To understand what is going on here, it is necessary to have some understanding
of how yacc-generated parsers work. The yyparse() function
generated by yacc attempts to reduce a string of "tokens" read from a
source file down to one single token, according to a set of "rules" supplied by
the user in a manner not dissimilar to Backus-Naur form. To do this, it
creates a "stack" onto which tokens can be placed, and proceeds according to
the following algorithm:
- Read a token from the file and store it in the variable yychar
(this is called the "look-ahead" token)
- If there is a rule by which the top n tokens on the stack can be
reduced down to a single token, and there is neither a rule which requires the
look-ahead token nor the possibility of a syntax error should the reduction
occur, perform the reduction, and any semantic actions associated with it.
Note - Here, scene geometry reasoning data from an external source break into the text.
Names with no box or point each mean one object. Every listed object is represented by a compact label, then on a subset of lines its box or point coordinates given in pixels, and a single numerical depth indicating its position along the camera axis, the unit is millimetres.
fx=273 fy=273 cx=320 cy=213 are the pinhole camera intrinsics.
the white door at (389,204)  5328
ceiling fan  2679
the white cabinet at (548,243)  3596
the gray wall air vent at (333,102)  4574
- Repeat step 2 until no further reductions can be performed.
- Shift the look-ahead token onto the top of the stack.
- Return to step 1, and repeat until end of file.
(actually, that's a bit of an oversimplification, but it'll do for the purposes
of this writeup.)
A shift/reduce conflict occurs at step 2 of the above process, when it is
ambiguous whether or not a reduction is required. For instance, consider the
following hypothetical fragment from a grammar for the C language:
if_statement : IF '(' expression ')' statement_list
| IF '(' expression ')' statement_list ELSE statement_list
;
In other words, an
if_statement consists of the keyword "
if", an
expession in brackets, and a list of statements, followed optionally by an
"
else" keyword and another list of statements (assuming that
statement_list has been defined elsewhere as either a single statement
or several statements between braces). Then consider the following ambiguous,
but
ANSI-legal, code fragment:
if (x>y) if (x<z) foo(); else bar();
The parser will read "if (x>y)" and expect a statement as the next token. It
finds another "if" and reads this in, followed by the rest of the statement up
to the "else". It then faces the problem of deciding whether to reduce "if (x<z)
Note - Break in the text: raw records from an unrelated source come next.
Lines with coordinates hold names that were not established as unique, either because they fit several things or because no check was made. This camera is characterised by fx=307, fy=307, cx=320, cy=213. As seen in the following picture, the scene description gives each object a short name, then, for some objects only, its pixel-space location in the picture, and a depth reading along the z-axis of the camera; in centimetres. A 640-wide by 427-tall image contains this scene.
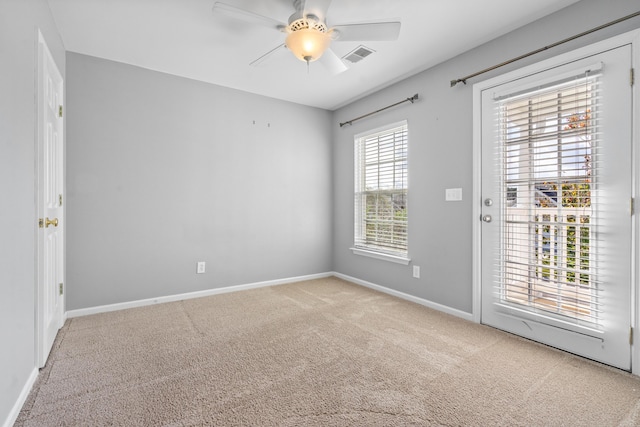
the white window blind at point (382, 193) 365
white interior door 194
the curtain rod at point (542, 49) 198
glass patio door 201
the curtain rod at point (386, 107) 334
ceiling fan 197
foo();" to an if_statement and then shifting the "else", or of the "else" should
be shifted first: both would be equally valid under the grammar as stated, but
reduction would result in this:
if (x>y) {
if (x<z) {
foo();
}
} else {
bar();
}
associating the "else" with the first "if", whereas shifting the "else" produces
if (x>y) {
if (x<z) {
foo();
} else {
bar();
}
}
with the "else" associated with the second "if".
Sadly such problems are
nigh-on impossible to prevent totally (the c-parse.y file found in the
GCC source produces 51 such conflicts when processed with Bison 1.28), but the
default behaviour of both yacc and bison is to shift, as this
produces the correct result in C and similar languages, and print a warning to
stderr that a possible conflict exists. Examination of the
y.output file produced should then help locate the conflict and
enable easy altering of the source file if this is the wrong behaiviour.